Fraud cases: how indemnity payments are recovered

One of Land Registry’s core functions is providing the state guarantee. Anyone who suffers loss from an omission or error in the land register will usually be compensated. This is because each property owner’s title has the support of indemnity, so if a mistake is made within the register resulting in a loss, costs can be recovered.

The latest figures from Land Registry indicate that they paid out £8 million from the Indemnity Fund during 2015/16, for a total of 1,008 claims.

They have recently stated that the most loss has been caused by the mistaken registration of a deed which has been forged.

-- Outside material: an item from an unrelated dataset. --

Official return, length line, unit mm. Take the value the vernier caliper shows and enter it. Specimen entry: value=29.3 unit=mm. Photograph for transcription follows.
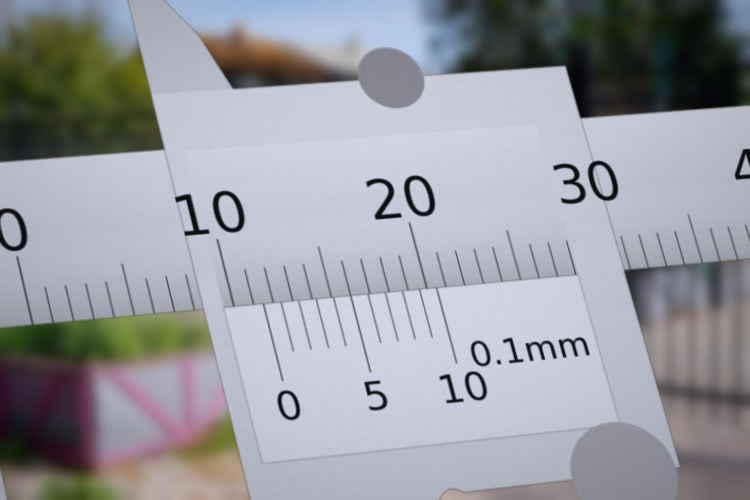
value=11.5 unit=mm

This might be a transfer, mortgage, or a discharge of a mortgage.

In 2015, Land Registry was sued by Swift, a lender. Swift claimed indemnity as there had been a charge made in the lender’s name which was forged; this equated to a mistake in the register. The case established that a mortgage deed on a property will be guaranteed even if it was forged, leading the bank to subsequently lend to the forger. In the case, the owner was in occupation of the at the time, so had the lender undertaken a thorough inspection of the property, the scam may have been discovered.

The lender was paid by Land Registry to cover the value of its removed security.

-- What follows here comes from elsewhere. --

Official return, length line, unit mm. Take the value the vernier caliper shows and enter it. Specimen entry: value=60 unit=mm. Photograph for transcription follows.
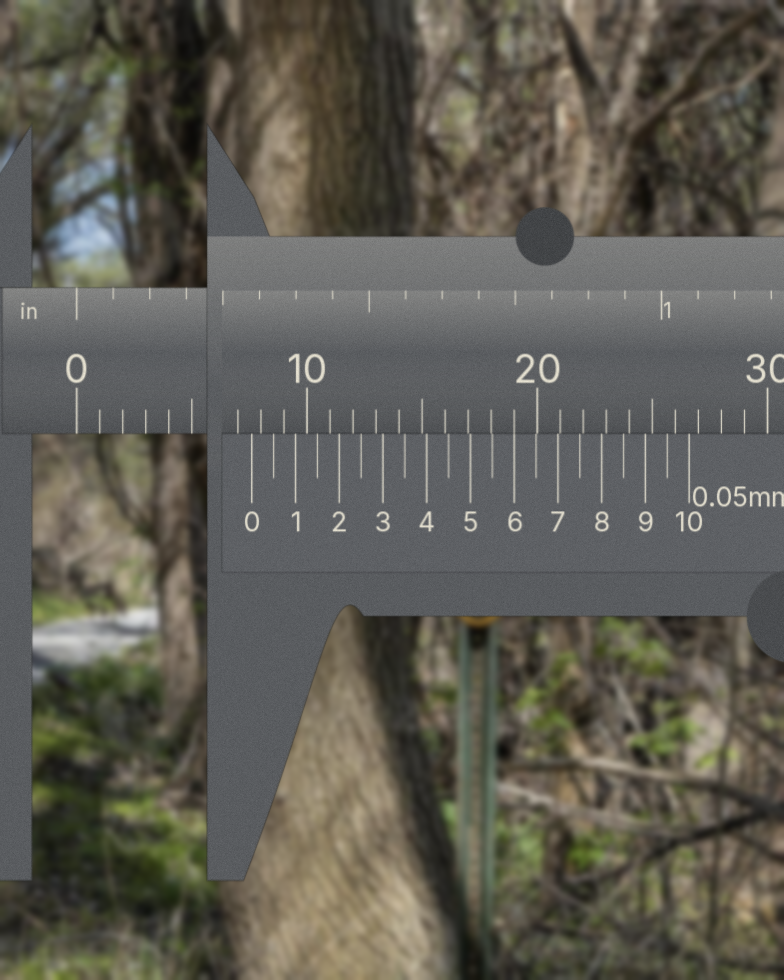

Due to forgeries, around £55 million has been paid under the indemnity scheme over the last decade. Land Registry recognise the scale of this amount so where individuals have contributed to or caused the fraud, they will attempt to recover the indemnity.

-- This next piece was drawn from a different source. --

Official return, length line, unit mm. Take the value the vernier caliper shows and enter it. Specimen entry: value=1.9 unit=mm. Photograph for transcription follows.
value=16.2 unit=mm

Land Registry advise that this can be done under paragraph 10, Schedule 8 of the Land Registration Act; ‘recourse provisions’.

By using these provisions, Land Registry is able to take on the role of other parties including those who have been indemnified. They are then able to utilise their powers to sue.

The Registry recovered £275,000 from the insurers of a law firm in a recent case. During the identity diligence process, the firm had breached its money-laundering obligations as well as acting negligently when releasing proceeds of a sale. This had been on a forged transfer into a non-client bank account which was unknown to the firm.

Land Registry also recovered over £1 million in a pre-hearing settlement around four years ago. This was in the wake of a multi-million-pound indemnity payment being made to a bank. The bank had a charge over a development block which the owner had fraudulently discharged, with each discharge being lodged in varying ways and at different times. A settlement was eventually reached leading to Land Registry recovering a substantial sum under the recourse provisions.

Where criminal offenders are concerned, recovery is reserved for cases where criminal proceedings lead to funds being recovered under the Proceeds of Crime Act. Through this process, around £500,000 has been recovered.

It follows a large fraud case in 2004 which resulted in criminals being convicted and the largest single indemnity payment ever, which totalled £8 million.

The recourse provisions available under the LRA provides an important tool which both restocks public funds as well as highlighting the importance of due diligence where conveyancing transactions are concerned.